Peu de cités peuvent prétendre avoir rivalisé avec Athènes. Syracuse l'a fait. Au cinquième siècle avant notre ère, cette colonie grecque de Sicile comptait parmi les plus puissantes de la Méditerranée, patrie d'Archimède et convoitise de tous les empires. Le navire accoste aujourd'hui à deux pas de l'île d'Ortygie, le noyau originel de la cité, et cette proximité change tout : ici, l'Antiquité se rejoint à pied, sans autocar ni file d'attente.

Ortygie, une île dans la ville

Depuis le quai, un quart d'heure de marche suffit pour franchir le pont et pénétrer dans le quartier ancien. Dès l'entrée, les colonnes doriques du temple d'Apollon émergent au milieu des immeubles, premières traces d'un passé qui affleure partout. Les ruelles s'enfoncent ensuite entre les palais baroques, les balcons de fer forgé et les façades de pierre blonde, jusqu'au marché où les étals débordent d'agrumes, de fromages et de poissons de la nuit. Les vendeurs interpellent, goûter fait partie de la visite. Un séisme ravagea la région en 1693, et la reconstruction qui suivit a laissé aux ruelles leurs palais et leurs églises baroques; l'ensemble, avec la nécropole voisine de Pantalica, figure au patrimoine mondial de l'UNESCO.

La piazza del Duomo, un livre d'histoire à ciel ouvert

Au cœur de l'île, la piazza del Duomo s'ouvre comme une scène de théâtre baroque, entourée de palais aux courbes claires. La cathédrale en occupe le centre et raconte à elle seule vingt-cinq siècles : l'édifice enveloppe un temple grec dédié à Athéna, dont les colonnes massives restent visibles, prises dans les murs. Peu de lieux en Méditerranée montrent avec autant d'évidence la continuité entre le monde antique et le nôtre. À quelques rues de là, la fontaine d'Aréthuse retient une nappe d'eau douce au bord de la mer, où poussent des papyrus, rappel du lien ancien entre la Sicile et l'Égypte. Le front de mer qui contourne l'îlot offre ensuite une marche dégagée, entre murailles anciennes et criques où les habitants se baignent dès les beaux jours.

Neapolis, le théâtre des Grecs

De l'autre côté du pont, à environ deux kilomètres, le parc archéologique de Neapolis rassemble les monuments majeurs de la cité antique. Le théâtre grec, creusé dans la roche, accueillait déjà des tragédies il y a plus de deux mille ans. Tout près, l'ancienne carrière des Latomies abrite la grotte dite Oreille de Denys, une cavité haute et sinueuse à l'acoustique troublante. Des allées ombragées relient les principaux vestiges, et la visite complète occupe aisément deux heures. Le trajet se fait à pied en moins d'une demi-heure depuis le pont, ou en taxi pour économiser ses forces sous le soleil sicilien.

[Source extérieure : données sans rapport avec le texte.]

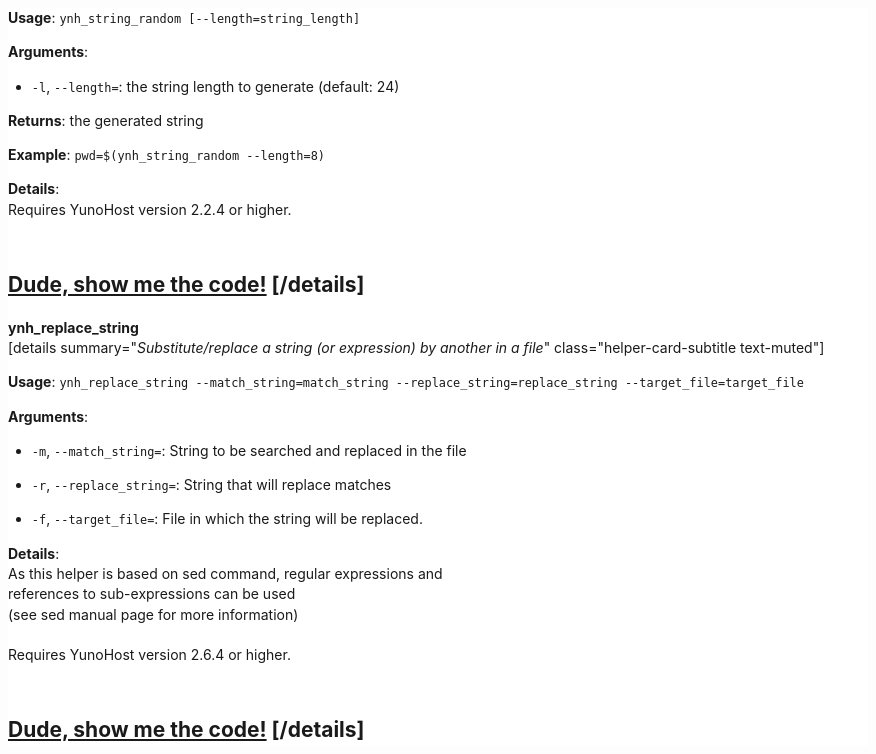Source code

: **Usage**: `ynh_string_random [--length=string_length]`
    

**Arguments**:  
        
            
- `-l`, `--length=`: the string length to generate (default: 24)
            
        
    
    

**Returns**: the generated string
    
    
**Example**: `pwd=$(ynh_string_random --length=8)`
    
    
    

**Details**:  
Requires YunoHost version 2.2.4 or higher.</br></br>
    

[Dude, show me the code!](https://github.com/YunoHost/yunohost/blob/adc83b4c9c2c30e9ef75f3609c538b646f91f1db/data/helpers.d/string#L12)
[/details]
----------------

**ynh_replace_string**  
[details summary="<i>Substitute/replace a string (or expression) by another in a file</i>" class="helper-card-subtitle text-muted"]
<p></p>

**Usage**: `ynh_replace_string --match_string=match_string --replace_string=replace_string --target_file=target_file`
    

**Arguments**:  
        
            
- `-m`, `--match_string=`: String to be searched and replaced in the file
            
        
            
- `-r`, `--replace_string=`: String that will replace matches
            
        
            
- `-f`, `--target_file=`: File in which the string will be replaced.
            
        
    
    
    
    
    

**Details**:  
As this helper is based on sed command, regular expressions and</br>references to sub-expressions can be used</br>(see sed manual page for more information)</br></br>Requires YunoHost version 2.6.4 or higher.</br></br>
    

[Dude, show me the code!](https://github.com/YunoHost/yunohost/blob/adc83b4c9c2c30e9ef75f3609c538b646f91f1db/data/helpers.d/string#L38)
[/details]
----------------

Se repérer pendant l'escale

TrajetÀ pied
Quai → entrée d'Ortygie10 à 15 minutes
Quai → piazza del Duomoenviron 15 minutes
Entrée de l'île → parc de Neapolisenviron 25 minutes

Tout se joue donc dans un rayon restreint, ce qui laisse du temps pour s'attarder. Une glace à la pistache, un café en terrasse, un détour par les quais où les pêcheurs réparent leurs filets : l'escale se savoure autant qu'elle se parcourt. Les becs sucrés commanderont une granita aux amandes ou au citron, servie avec sa brioche à la mode sicilienne, pendant que les curieux inspecteront les étals des poissonniers, où l'espadon trône sur la glace.

Le dernier regard

En fin de journée, la lumière rase donne aux façades d'Ortygie une teinte de miel, et la mer encercle l'île comme au premier jour. On comprend alors pourquoi tant de civilisations ont voulu posséder Syracuse. Grecs, Romains, Arabes, Normands, Espagnols : chacun a laissé une strate, et la cité les porte toutes avec une aisance déconcertante. Les passagers qui remontent à bord emportent un fragment de cette longue histoire, avec l'envie d'y revenir pour les chapitres manquants.